Burn debris before you turn the soil. Pile discarded leaves, straw, grass clippings, and other yard debris in your vegetable garden. Then burn them.
Burning adds wood ash to your garden. Trace minerals are in the ash, thereby
replacing those nutrients in the garden. Burning also destroys weed seeds, fungi, bacteria, and other microorganisms that overwinter in the soil.
Turn the soil. Break the ground deeply. Cultivating hardened soil allows winter rains to be deeply absorbed.

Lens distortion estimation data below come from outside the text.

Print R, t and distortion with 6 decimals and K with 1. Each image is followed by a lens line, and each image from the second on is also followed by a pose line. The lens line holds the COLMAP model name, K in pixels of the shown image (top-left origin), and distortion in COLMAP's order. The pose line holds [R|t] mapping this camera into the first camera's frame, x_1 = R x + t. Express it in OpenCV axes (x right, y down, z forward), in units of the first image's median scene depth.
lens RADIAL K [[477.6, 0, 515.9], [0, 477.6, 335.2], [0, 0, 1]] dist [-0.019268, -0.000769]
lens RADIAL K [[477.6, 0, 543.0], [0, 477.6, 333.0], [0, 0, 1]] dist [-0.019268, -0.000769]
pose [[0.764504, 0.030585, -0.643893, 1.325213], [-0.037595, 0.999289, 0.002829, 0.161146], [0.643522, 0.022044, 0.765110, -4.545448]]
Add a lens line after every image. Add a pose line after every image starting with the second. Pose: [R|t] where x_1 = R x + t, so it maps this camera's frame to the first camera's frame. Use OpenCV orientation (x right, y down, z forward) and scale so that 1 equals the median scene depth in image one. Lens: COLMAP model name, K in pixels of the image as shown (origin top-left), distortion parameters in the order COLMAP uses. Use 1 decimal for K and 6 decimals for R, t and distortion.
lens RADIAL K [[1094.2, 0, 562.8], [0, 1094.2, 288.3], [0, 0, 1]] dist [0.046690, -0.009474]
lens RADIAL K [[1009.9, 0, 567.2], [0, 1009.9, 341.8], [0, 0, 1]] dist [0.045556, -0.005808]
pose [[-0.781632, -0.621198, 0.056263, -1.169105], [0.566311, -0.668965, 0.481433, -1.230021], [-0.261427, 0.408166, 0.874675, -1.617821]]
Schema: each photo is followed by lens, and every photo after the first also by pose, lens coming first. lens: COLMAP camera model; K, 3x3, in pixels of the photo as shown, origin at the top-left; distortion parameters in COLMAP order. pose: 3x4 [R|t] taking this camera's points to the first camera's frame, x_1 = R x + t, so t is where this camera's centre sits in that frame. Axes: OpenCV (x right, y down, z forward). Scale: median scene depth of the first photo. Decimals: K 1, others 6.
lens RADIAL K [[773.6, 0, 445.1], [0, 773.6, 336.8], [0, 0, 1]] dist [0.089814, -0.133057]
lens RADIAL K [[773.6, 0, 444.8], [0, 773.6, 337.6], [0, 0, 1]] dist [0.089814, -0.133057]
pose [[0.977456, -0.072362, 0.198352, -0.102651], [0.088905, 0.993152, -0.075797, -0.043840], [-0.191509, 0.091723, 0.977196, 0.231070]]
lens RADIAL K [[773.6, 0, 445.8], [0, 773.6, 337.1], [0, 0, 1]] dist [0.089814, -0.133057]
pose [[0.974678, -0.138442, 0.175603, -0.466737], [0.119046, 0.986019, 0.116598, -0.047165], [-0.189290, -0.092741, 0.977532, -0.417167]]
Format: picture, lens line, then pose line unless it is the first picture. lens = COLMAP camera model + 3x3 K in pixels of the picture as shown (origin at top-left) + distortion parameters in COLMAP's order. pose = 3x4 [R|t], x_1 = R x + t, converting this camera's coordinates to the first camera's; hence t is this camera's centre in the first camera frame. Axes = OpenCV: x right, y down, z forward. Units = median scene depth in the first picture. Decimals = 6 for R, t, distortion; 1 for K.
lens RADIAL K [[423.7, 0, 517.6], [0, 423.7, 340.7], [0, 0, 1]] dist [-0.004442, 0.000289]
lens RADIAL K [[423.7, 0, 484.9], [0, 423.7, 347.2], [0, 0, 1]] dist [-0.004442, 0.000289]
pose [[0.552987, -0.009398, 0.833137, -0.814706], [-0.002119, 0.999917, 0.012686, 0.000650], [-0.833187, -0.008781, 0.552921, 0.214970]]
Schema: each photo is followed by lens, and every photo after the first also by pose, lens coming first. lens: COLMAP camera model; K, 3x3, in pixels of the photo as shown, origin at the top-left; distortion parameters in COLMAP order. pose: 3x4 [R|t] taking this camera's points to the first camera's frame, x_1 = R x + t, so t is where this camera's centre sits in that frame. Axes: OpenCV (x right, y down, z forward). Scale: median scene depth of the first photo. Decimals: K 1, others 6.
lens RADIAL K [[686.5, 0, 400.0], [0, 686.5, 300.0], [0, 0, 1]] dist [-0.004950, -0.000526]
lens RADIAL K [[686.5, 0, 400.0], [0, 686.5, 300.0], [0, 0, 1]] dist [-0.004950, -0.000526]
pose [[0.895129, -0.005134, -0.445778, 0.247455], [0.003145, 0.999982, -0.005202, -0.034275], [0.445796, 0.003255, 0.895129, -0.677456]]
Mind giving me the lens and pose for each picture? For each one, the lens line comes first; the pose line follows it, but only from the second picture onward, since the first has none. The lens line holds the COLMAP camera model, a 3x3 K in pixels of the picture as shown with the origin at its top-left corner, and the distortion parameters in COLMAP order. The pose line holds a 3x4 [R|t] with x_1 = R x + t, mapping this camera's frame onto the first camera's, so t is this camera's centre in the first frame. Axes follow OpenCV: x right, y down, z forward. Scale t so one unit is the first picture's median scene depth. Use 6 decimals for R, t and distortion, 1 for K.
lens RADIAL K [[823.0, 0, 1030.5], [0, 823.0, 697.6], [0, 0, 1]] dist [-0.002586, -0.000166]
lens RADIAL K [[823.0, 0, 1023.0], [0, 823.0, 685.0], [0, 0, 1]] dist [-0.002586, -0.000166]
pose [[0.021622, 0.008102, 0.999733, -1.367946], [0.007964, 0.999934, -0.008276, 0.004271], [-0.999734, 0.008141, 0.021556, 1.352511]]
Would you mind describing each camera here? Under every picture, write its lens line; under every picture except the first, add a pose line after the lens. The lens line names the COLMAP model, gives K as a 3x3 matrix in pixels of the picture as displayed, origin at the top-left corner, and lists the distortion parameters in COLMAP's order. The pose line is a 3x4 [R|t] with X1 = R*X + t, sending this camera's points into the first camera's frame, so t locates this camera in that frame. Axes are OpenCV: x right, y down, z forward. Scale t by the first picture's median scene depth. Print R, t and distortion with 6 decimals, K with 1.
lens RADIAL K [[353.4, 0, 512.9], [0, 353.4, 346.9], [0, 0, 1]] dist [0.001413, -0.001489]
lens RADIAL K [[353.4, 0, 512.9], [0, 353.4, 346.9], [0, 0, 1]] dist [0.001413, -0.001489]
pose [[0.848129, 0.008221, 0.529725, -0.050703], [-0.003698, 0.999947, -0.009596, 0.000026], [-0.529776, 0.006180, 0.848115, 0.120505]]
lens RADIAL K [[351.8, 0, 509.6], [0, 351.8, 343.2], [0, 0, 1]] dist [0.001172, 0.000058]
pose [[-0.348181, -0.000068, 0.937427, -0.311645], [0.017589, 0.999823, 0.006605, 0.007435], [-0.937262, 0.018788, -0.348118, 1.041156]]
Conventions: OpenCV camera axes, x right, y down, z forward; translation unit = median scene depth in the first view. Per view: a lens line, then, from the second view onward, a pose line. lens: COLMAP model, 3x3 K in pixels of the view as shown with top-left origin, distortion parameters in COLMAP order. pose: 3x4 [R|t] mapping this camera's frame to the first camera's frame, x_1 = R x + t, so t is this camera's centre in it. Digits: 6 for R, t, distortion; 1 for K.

This step will greatly improve the quality of the soil for your upcoming crop as it will allow wood ash and other organic matter to be restored. Then spade or rototill organic matter into the soil, mixing well to a depth of 8 to 12 inches.
Mulch. Straw, compost, or mulch help your garden maintain an even temperature during the cold months. But the biggest benefit arrives next season during the wet spring. Mulched planting areas are protected from becoming a muddy, clumped mess. When you’re ready to plant, you can pull back undecomposed
mulch, straw, or compost and get your crop in the ground on time.